> _Tasks and exercises_:
a. In the mailing list thread on promotion counting in memory tiering, what did grep show for pgpromote_success and pgpromote_candidate?
b. Carry on the mailing list thread on promotion counting in memory tiering from the last line it shows.

[[ Passage provided, beginning ]]

Actually, I personally don't like to introduce a new stat for this case.
Anyway, we will further discuss this approach internally first.

Thank you !

Thanks
Zhijian


> 
> ---
> Best Regards,
> Huang, Ying

Re: [PATCH RFC v2] mm: memory-tiering: Fix PGPROMOTE_CANDIDATE accounting

Posted by Huang, Ying 3 months, 2 weeks ago

Li Zhijian <lizhijian@fujitsu.com> writes:

> Goto-san reported confusing pgpromote statistics where
> the pgpromote_success count significantly exceeded pgpromote_candidate.
>
> On a system with three nodes (nodes 0-1: DRAM 4GB, node 2: NVDIMM 4GB):
>  # Enable demotion only
>  echo 1 > /sys/kernel/mm/numa/demotion_enabled
>  numactl -m 0-1 memhog -r200 3500M >/dev/null &
>  pid=$!
>  sleep 2
>  numactl memhog -r100 2500M >/dev/null &
>  sleep 10
>  kill -9 $pid # terminate the 1st memhog
>  # Enable promotion
>  echo 2 > /proc/sys/kernel/numa_balancing
>
> After a few seconds, we observeed `pgpromote_candidate < pgpromote_success`
> $ grep -e pgpromote /proc/vmstat
> pgpromote_success 2579
> pgpromote_candidate 0
>
> In this scenario, after terminating the first memhog, the conditions for
> pgdat_free_space_enough() are quickly met, triggering promotion.
> However, these migrated pages are only accounted for in PGPROMOTE_SUCCESS,
> not in PGPROMOTE_CANDIDATE.
>
> This update increments PGPROMOTE_CANDIDATE within the free space branch
> when a promotion decision is made, which may alter the mechanism of the
> rate limit. Consequently, it becomes easier to reach the rate limit than
> it was previously.
>
> For example:
> Rate Limit = 100 pages/sec
> Scenario:
>   T0: 90 free-space migrations
>   T0+100ms: 20-page migration request
>
> Before:
>   Rate limit is *not* reached: 0 + 20 = 20 < 100
>   PGPROMOTE_CANDIDATE: 20
> After:
>   Rate limit is reached: 90 + 20 = 110 > 100
>   PGPROMOTE_CANDIDATE: 110
>
> Due to the fact that the rate limit mechanism recalculates every second,
> theoretically, only within that one second can the transition from
> pgdat_free_space_enough() to !pgdat_free_space_enough() in top-tier
> remaining memory be affected.
>
> Moreover, previously, within this one-second span, promotions caused by
> pgdat_free_space_enough() are not restricted by rate limits.
> This theoretically makes it easier to cause application latency.
>
> The current modification can better control the rate limit in cases of
> transition from pgdat_free_space_enough() to !pgdat_free_space_enough()
> within one second.

[[ Passage provided, end ]]
[[ Extracted entries, beginning ]]

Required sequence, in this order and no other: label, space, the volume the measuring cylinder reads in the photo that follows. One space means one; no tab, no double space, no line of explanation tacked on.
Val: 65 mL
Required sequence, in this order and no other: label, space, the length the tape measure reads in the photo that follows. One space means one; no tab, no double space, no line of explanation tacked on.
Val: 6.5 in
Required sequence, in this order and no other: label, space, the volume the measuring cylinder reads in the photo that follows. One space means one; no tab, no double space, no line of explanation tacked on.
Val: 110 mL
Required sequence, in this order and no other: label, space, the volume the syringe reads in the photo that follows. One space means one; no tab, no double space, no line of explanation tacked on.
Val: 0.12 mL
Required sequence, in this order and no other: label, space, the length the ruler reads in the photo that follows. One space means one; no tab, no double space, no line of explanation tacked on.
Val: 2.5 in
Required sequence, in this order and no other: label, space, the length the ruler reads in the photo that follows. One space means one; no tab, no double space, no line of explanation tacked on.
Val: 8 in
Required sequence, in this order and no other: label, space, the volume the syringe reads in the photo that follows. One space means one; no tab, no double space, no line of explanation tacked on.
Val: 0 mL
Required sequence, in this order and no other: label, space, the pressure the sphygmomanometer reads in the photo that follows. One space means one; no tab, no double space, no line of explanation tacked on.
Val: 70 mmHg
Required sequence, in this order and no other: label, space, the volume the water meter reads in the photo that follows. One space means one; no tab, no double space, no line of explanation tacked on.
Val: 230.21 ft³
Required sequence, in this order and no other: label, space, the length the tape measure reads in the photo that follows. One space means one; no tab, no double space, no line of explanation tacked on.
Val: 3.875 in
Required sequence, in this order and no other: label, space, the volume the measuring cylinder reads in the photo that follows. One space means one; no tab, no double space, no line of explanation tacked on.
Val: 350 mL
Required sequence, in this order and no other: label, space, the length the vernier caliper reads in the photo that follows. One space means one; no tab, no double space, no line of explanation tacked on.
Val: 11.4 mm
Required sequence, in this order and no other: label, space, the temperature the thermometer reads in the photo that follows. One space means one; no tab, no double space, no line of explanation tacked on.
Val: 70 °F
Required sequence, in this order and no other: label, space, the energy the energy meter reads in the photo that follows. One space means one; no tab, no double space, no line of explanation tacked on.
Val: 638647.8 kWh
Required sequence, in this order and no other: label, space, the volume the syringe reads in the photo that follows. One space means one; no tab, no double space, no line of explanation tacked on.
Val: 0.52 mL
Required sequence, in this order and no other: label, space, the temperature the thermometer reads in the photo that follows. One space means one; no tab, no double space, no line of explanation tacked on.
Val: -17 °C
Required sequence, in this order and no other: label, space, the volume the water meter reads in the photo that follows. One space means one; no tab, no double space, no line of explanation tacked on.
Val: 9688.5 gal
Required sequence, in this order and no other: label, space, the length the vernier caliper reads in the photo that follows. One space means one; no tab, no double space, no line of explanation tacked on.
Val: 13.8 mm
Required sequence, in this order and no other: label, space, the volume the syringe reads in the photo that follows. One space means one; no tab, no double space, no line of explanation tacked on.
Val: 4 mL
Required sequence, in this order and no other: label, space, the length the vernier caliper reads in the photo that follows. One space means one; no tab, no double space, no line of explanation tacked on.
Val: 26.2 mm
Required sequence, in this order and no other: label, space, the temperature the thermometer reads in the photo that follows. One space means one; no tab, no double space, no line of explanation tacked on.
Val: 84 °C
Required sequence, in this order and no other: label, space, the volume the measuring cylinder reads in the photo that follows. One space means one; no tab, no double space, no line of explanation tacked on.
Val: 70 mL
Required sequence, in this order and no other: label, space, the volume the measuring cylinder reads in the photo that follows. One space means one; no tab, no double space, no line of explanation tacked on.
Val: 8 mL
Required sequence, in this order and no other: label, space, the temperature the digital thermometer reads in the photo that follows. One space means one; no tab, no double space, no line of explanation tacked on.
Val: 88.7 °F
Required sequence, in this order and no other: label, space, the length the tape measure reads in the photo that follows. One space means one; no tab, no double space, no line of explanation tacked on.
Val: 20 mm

[[ Extracted entries, end ]]

> _Task results_:
a. pgpromote_success was 2579 and pgpromote_candidate was 0.

b.
>
> Cc: Huang Ying <ying.huang@linux.alibaba.com>
> Cc: Ingo Molnar <mingo@redhat.com>
> Cc: Peter Zijlstra <peterz@infradead.org>
> Cc: Juri Lelli <juri.lelli@redhat.com>
> Cc: Vincent Guittot <vincent.guittot@linaro.org>
> Cc: Dietmar Eggemann <dietmar.eggemann@arm.com>
> Cc: Steven Rostedt <rostedt@goodmis.org>
> Cc: Ben Segall <bsegall@google.com>
> Cc: Mel Gorman <mgorman@suse.de>
> Cc: Valentin Schneider <vschneid@redhat.com>
> Reported-by: Yasunori Gotou (Fujitsu) <y-goto@fujitsu.com>
> Signed-off-by: Li Zhijian <lizhijian@fujitsu.com>
> ---
> V2:
> Fix compiling error # Reported by LKP
>
> As Ying suggested, we need to assess whether this change causes regression.
> However, considering the stringent conditions this patch involves,
> properly evaluating it may be challenging, as the outcomes depend on your
> perspective. Much like in a zero-sum game, if someone benefits, another
> might lose.
>
> If there are subsequent results, I will update them here.

I understand that it's hard to identify all possible regressions.
However, at least done some test to check some common use cases?

> Cc: lkp@intel.com
> Here, I hope to leverage the existing LKP benchmark to evaluate the
> potential impacts. The ideal evaluation conditions are:
> 1. Installed with DRAM + NVDIMM (which can be simulated).
> 2. NVDIMM is used as system RAM (configurable via daxctl).
> 3. Promotion is enabled (`echo 2 > /proc/sys/kernel/numa_balancing`).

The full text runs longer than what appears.